Introduction / by Guest User

This is a general summary of the complaint data received via Freedom of Information Act (FOIA) requests to the Chicago Police Department (CPD) and the Independent Police Review Authority (IPRA), which was received in November of 2016. This data set contains information on complaints filed against police officers by other police officers and civilian, the classifications and outcomes of those complaints, complainants, victims, police officers acting as witnesses, and investigators. This is summary is meant as a brief overview of the complaints data, including trends, data quality issues, and historical context.
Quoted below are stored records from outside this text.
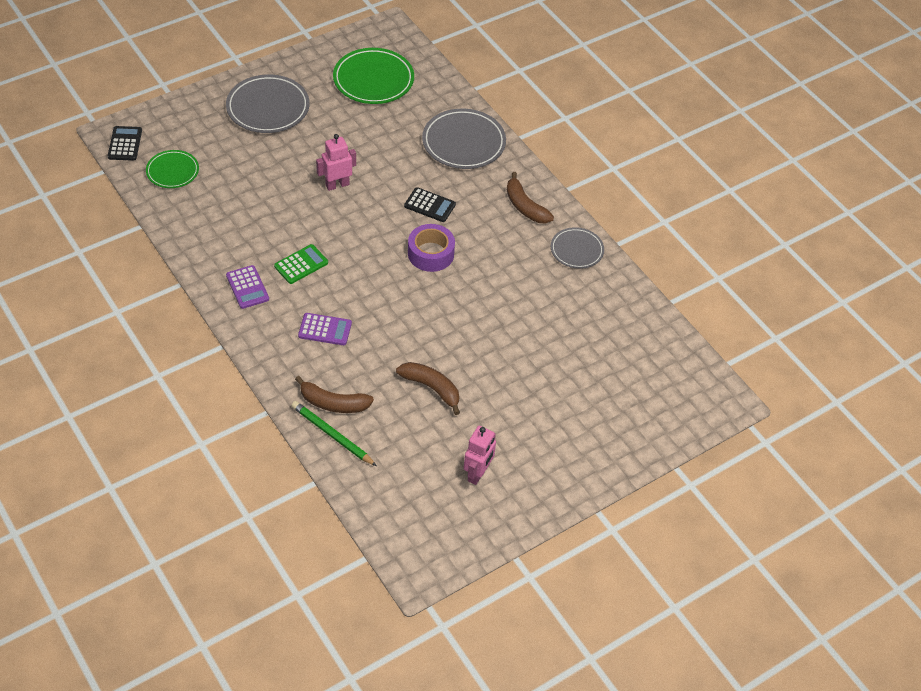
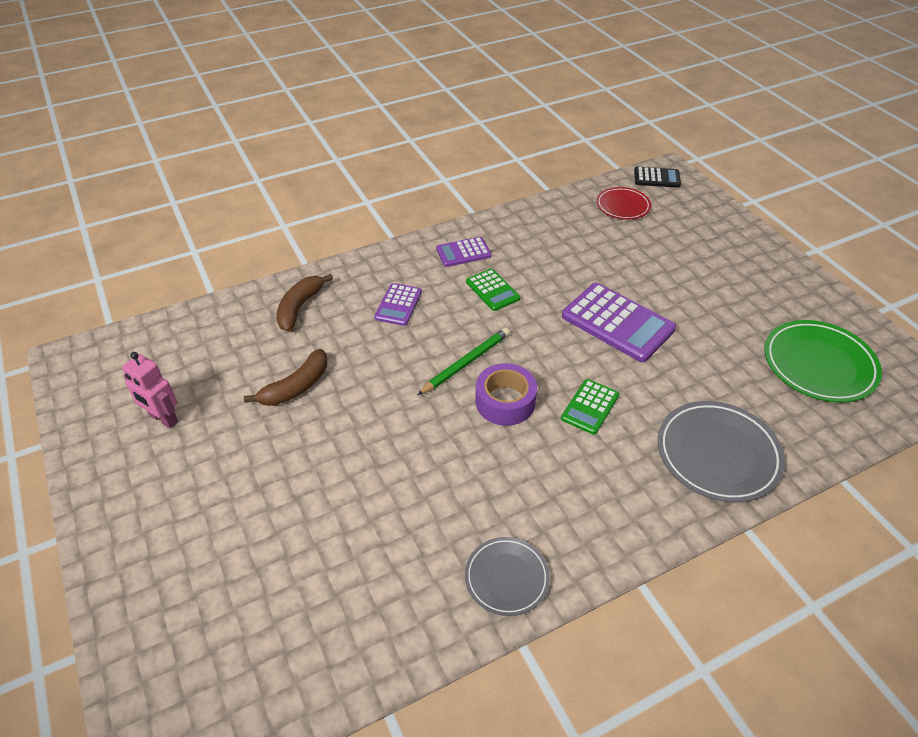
camera: 100 degrees right, 5 degrees down
green plate [146,150,199,188] -> red plate [596,187,651,220]
grey plate [226,74,310,133] -> none
green pencil [291,401,377,466] -> green pencil moved to [418,328,510,395]
pink robot [316,134,356,191] -> purple calculator [562,283,676,362]
black calculator [404,187,456,222] -> green calculator [561,379,619,435]
brown banana [507,172,554,223] -> none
The complaints in this data correspond to incidents occuring between January 1, 2000 and June 17, 2016. There are a total of 109,339 complaint registry (CR) numbers in this data. A single CR number will be referred to as a ‘complaint’; a single complaint may name zero, one, or multiple officers, and each CR x officer combination will be referred to as an ‘accusation’, generally referring to accusations with identified officers; while in reality, a single accusation may be comprised of multiple ‘allegations’, meaning an officer in a complaint can be alleged to have committed multiple infractions (e.g. a single CR x officer combination having excessive force, uniform violation, and failure to provide services allegations) but in our data this level of granularity does not exist, so every accuation only has 1 allegation.

As noted, single complaint can correspond to multiple officers accused of misconduct. In total, there are 67,446 unique CR numbers resulting in 125,581 accusations filed against 16,021 CPD officers. The data on the victims of these complaints is more sparse than that of the accused officers. Only 16,847 complaints have victim information, and 47,042 complaints have complainant information. 11,346 officers are listed as witnesses for 12,606 unique complaints.
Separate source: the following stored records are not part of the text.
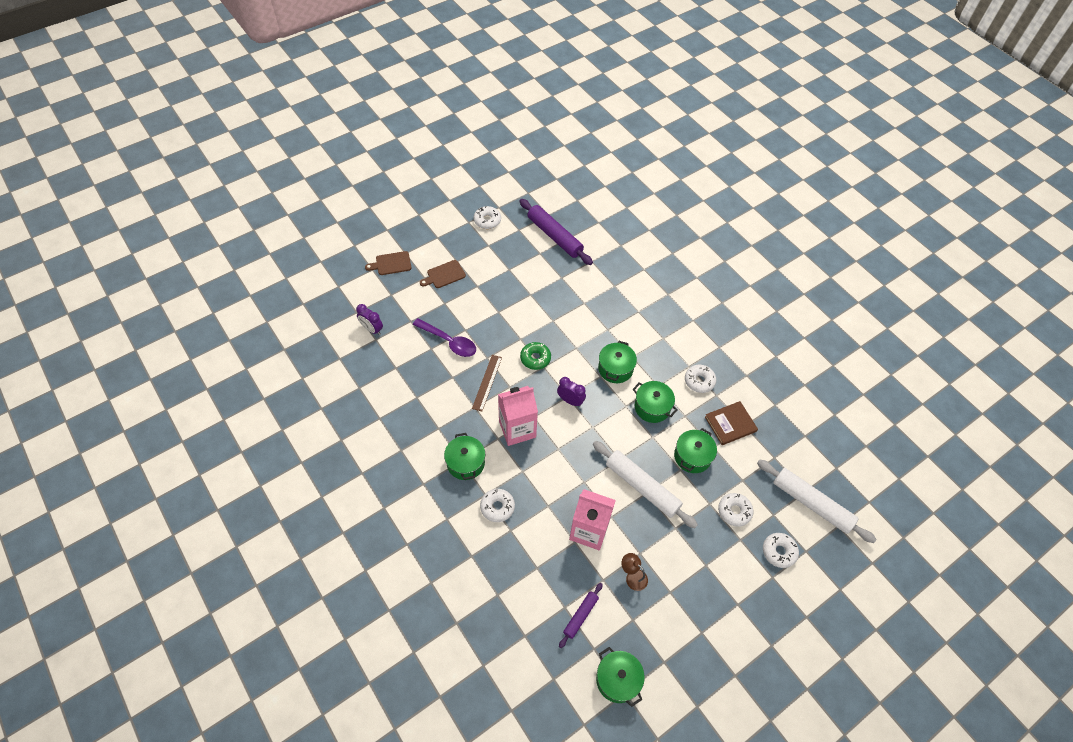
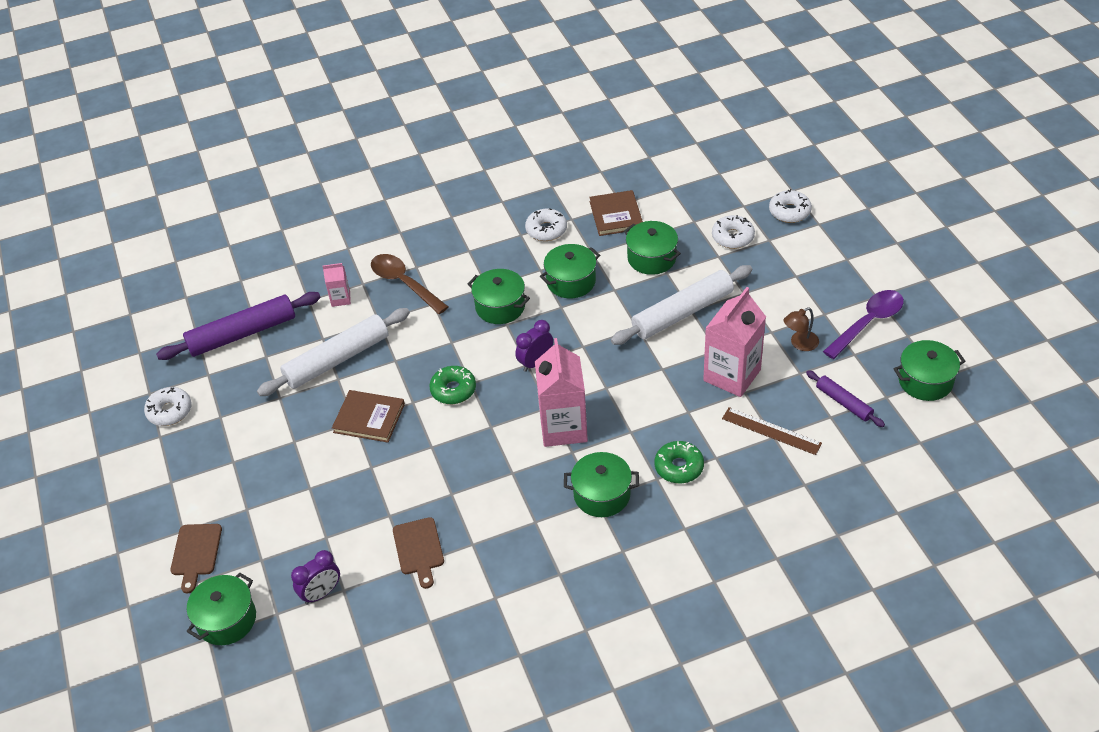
camera: 70 degrees left, 10 degrees down
purple spoon [413,318,476,357] -> purple spoon moved to [823,290,904,359]
brown cutting board [420,260,466,288] -> brown cutting board moved to [393,517,444,589]
brown ruler [472,355,502,411] -> brown ruler moved to [722,407,822,455]
white donut [480,489,515,522] -> green donut [655,441,704,484]
white rolling pin [757,459,877,543] -> white rolling pin moved to [257,308,410,396]
none -> green pot [186,573,256,645]
none -> pink carton [322,263,351,307]
none -> brown book [332,390,405,443]
none -> brown spoon [371,254,449,314]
Due to the time frame of this data, it encompasses multiple oversight regimes for the Chicago Police Department. As of 2007, with the introduction of IPRA ….. EXPLAIN… a complaint can be filed….
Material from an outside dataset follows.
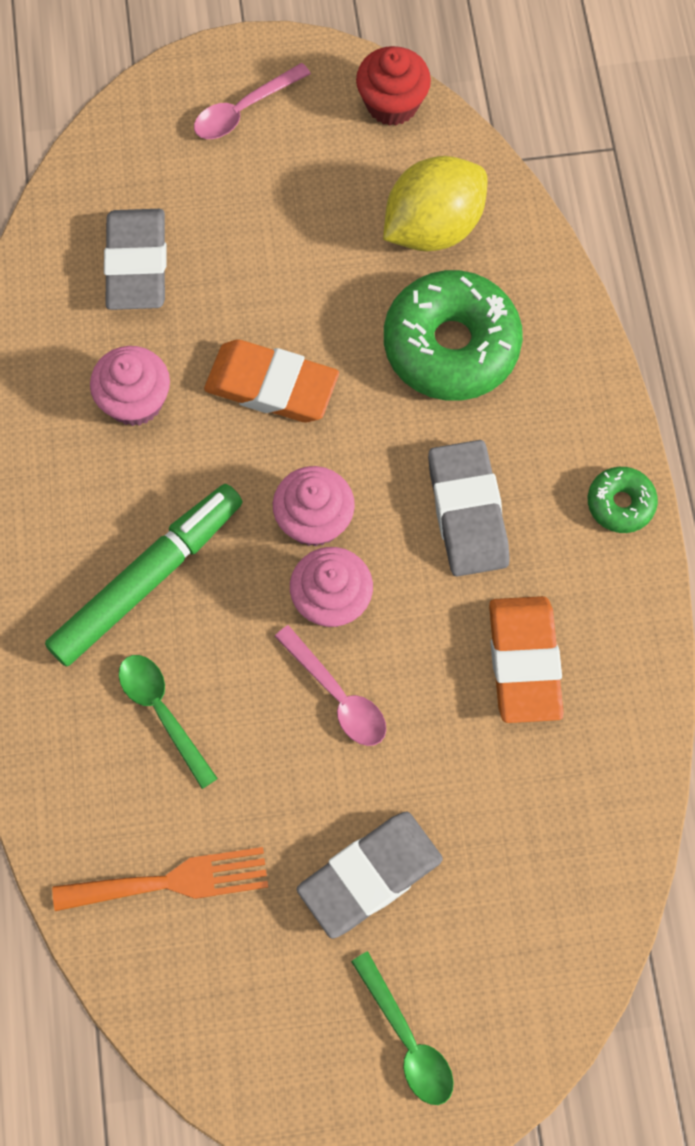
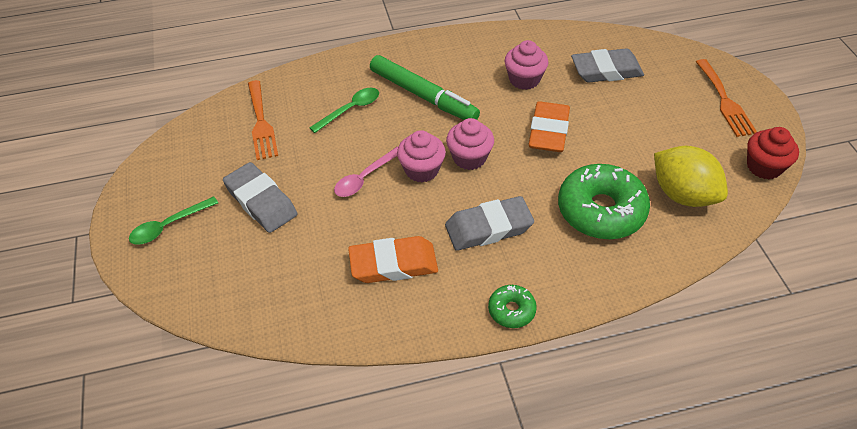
camera: 85 degrees right, 20 degrees down
pink spoon [194,63,311,139] -> orange fork [696,59,757,137]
The data set provided is by no means complete for various reasons: some complaints (41.893%) have no accused officer as they were not identified by the complainant; complainant and victim information are both rare before IPRA, but victim information remains less common than complainant information until the end of the data; complaint categories may not be accurate due to changing codes over time. Such inconsistencies and holes are common and will be more adquately explored in the rest of the document, but the full extent of the data’s incompleteness is not known.